• **TASK INPUTS**

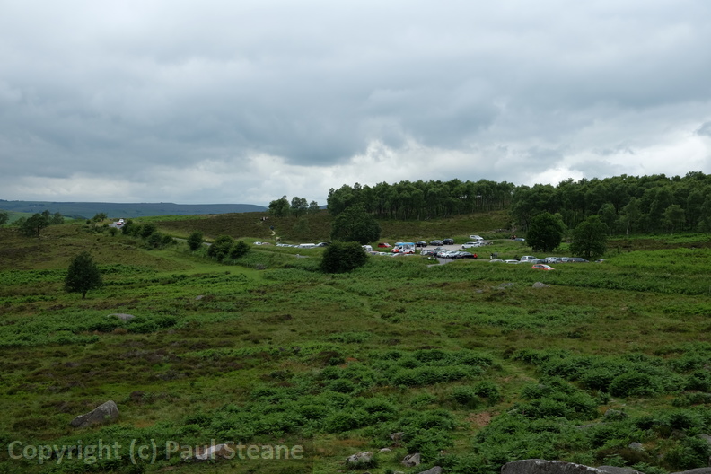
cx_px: 356
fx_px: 829
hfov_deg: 46.4
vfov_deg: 31.9
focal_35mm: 42
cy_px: 237
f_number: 5.6
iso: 200
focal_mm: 27.7
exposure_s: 1/420
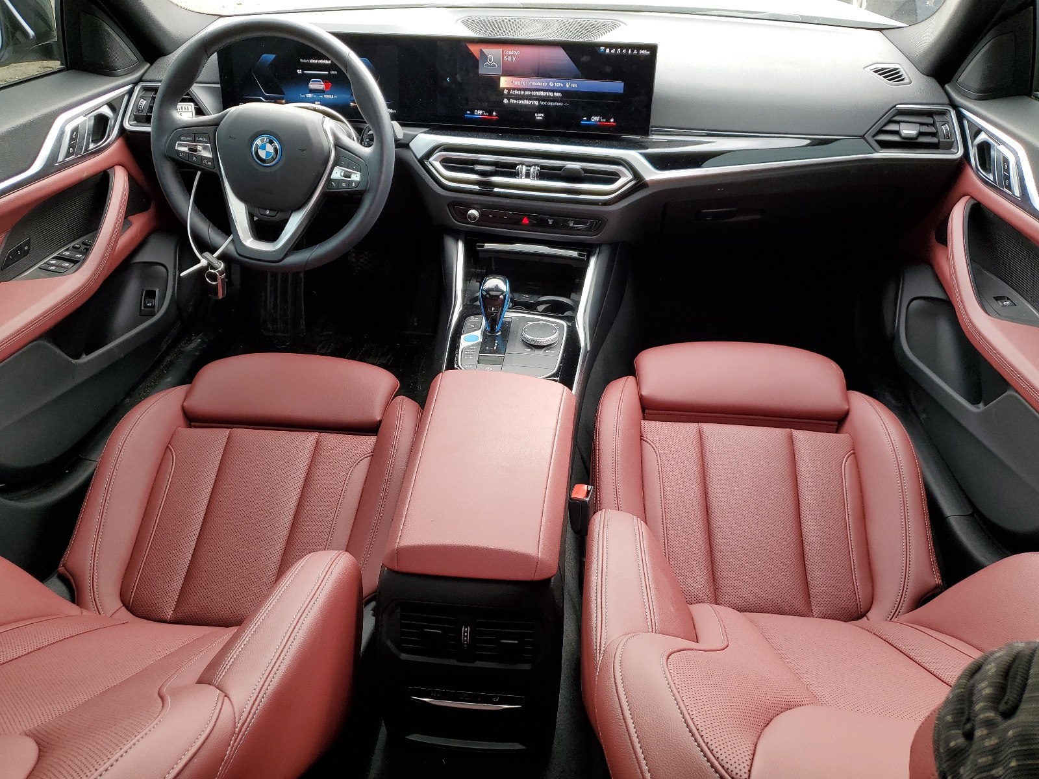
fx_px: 780
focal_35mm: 26
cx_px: 520
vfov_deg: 53.1
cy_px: 390
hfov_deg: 67.3
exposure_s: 1/161
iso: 50
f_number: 1.5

• **TASK DETAILS**
Nothing but the lines from the one containing "exposure_s: 1/420" through the final line of the records, both included and copied exactly, should appear in the answer; pictures stay out.

• **RESULT**
exposure_s: 1/420
fx_px: 780
focal_35mm: 26
cx_px: 520
vfov_deg: 53.1
cy_px: 390
hfov_deg: 67.3
exposure_s: 1/161
iso: 50
f_number: 1.5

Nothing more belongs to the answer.